Remember Johnny Cash’s song “I’ve Been Everywhere?” Well, that’s me. Started in the Philadelphia area, went to college in New England, moved to California for six years, then Upstate New York for three and now the Washington, D.C. Metro. I’ve also driven cross-country twice (in a sub-compact car no less!). Granted, I’ve never lived in wide swaths of the country, but I still feel I have a decent sense of just how different regional rhythms are generally. And this perspective has proven instructive as I work with clients geographically distant from me.
Made more acute by widespread work-from-home and reduced travel, two damaging dynamics plague consultant and in-house communicator relationships:
The PR pro fails to develop and build trust with clients/professionals – not just in terms of results, but with compassion, empathy and genuine care.
The communicator has no idea what the community or communities a client/professional lives and works in are like, including their local media landscapes.
You Don’t Know Me or Us
Communications are rooted in trust. The most competent PR agency with the deepest set of media contacts may notch some notable placements but will struggle and ultimately fail if their people don’t understand – on the professional and personal levels – their clients. Our most productive, multi-year partnerships with clients include a wide-range of activities – and most are rather routine. By being interwoven into firm culture, all end products benefit. As communicators, we learn the “voice” of key spokespeople and understand the comfort and discomfort levels – along with learning how best to reach and dialogue with busy professionals. Some want emails, some calls and some prefer text messages. There are necessary and unavoidable limitations to one-time, fly-in engagements.

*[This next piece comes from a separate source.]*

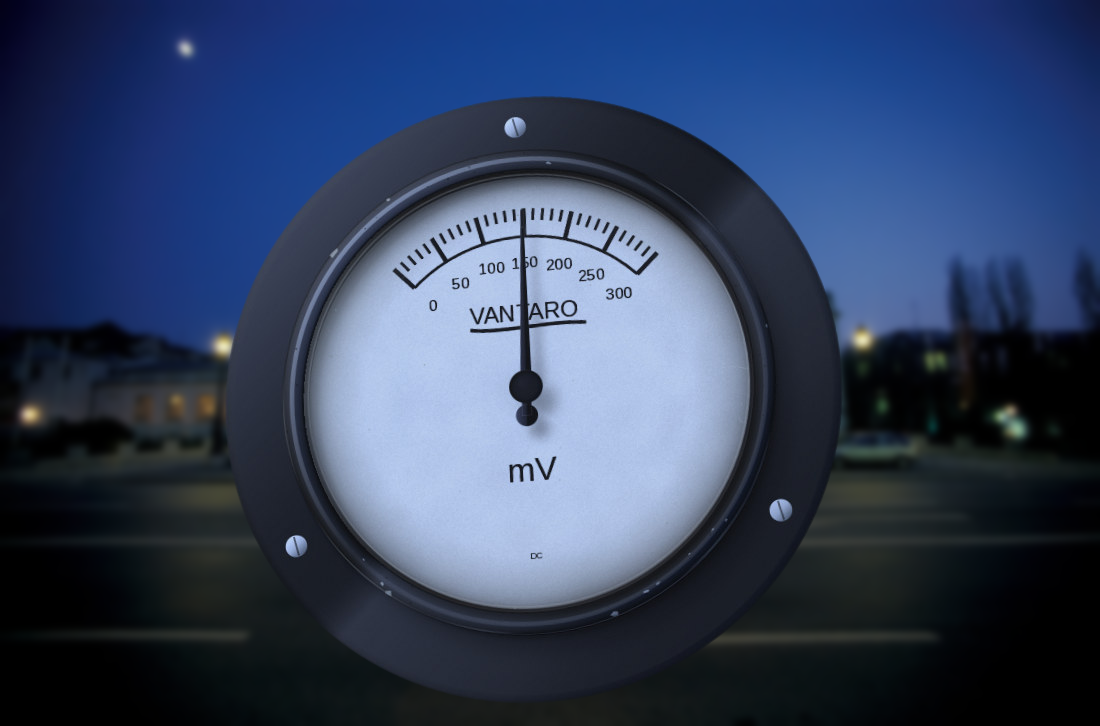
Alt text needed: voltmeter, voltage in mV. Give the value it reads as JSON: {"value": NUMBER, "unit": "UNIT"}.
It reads {"value": 150, "unit": "mV"}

Relationships Matter in Communications
Beyond understanding individual comfort levels, a high level of engagement with clients includes developing professional and personal relationships. We often learn about client’s families, their hobbies and interests and sometimes personal challenges they are facing. We, in turn, reveal more about ourselves – as per any friendship. This all contributes to a deep reservoir of trust – and insight.

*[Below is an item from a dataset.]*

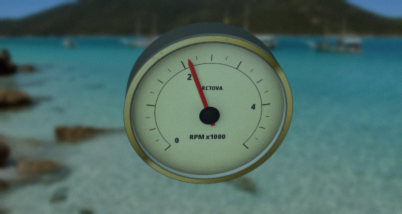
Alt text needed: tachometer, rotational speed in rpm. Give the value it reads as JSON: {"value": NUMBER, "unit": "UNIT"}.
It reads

It is a costly and often repeated mistake for outside consultants or in-house communicators to operate as purely hired guns and mercenaries. The most effective public relations and marketing is conducted across campaigns together in the trenches, not with disconnected one-off volleys.
Knowing the Local Landscape
The pressure and the challenge to produce measurable media results on a local level is intense. Squeezed by newspaper staff and coverage cuts, media professionals are working to hit a moving and shrinking target. This means that “news” actually needs to be news. More and more, clients and firm communicators must be discerning about promoting internal developments and “other outlet’s” awards because they are expending capital with harried and selective reporters.

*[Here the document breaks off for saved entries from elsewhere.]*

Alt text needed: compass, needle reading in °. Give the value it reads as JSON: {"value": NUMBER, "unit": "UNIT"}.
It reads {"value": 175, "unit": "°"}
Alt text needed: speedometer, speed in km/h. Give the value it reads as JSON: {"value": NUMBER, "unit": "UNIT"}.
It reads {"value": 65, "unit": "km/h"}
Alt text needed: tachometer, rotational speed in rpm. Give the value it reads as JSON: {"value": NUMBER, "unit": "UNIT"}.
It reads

Success, we have found, comes from two key ingredients:
Knowing when to hold em’ – Earning the leadership’s confidence to be able to say “no” or “hold off” on pushing out internal developments or non-news stories.
Knowing your reporter audience – Actually knowing (sometimes, again, on a personal level) local reporters is crucial, especially as we work across disparate geographic locations. You need to know what they need and you have to read, listen to or watch what they’re producing to find success.
A Quick Litmus Test
If a PR/communications professional doesn’t know these regional elements, they probably don’t know you and your firm well:
The local weather, especially extreme weather.
The biggest local news stories, regardless of applicability to the firm.
The key media outlets by heart – newspaper, business journal, TV news stations and FM all-news/NPR radio station(s).
All three of the above are easily knowable and followable in a super-connected world. Daily familiarity with these sources long term yields meaningful media placements.
Business relationships should transcend the purely transactional. I genuinely care about the people I work with. We track and note birthdays (thanks nominations!). And for big sports fans, we congratulate on triumphs and offer empathy for disappointments – all as friends do.
From a media monitoring and engagement perspective, I nearly drive myself batty with notifications popping up on my phone from newspapers and local TV news from far off places. But this familiarity is an expectation, a big strategic advantage and is virtually costless.
Trust, More Than Ever
With dispersed workforces, even living in the shadows of their office buildings, communicators need to build trust with every interaction, no matter how small. Can you really trust someone you don’t know? And can a PR professional really expect to excel in a location if they pair physical distance with little-to-no effort to understand their client’s community or communities?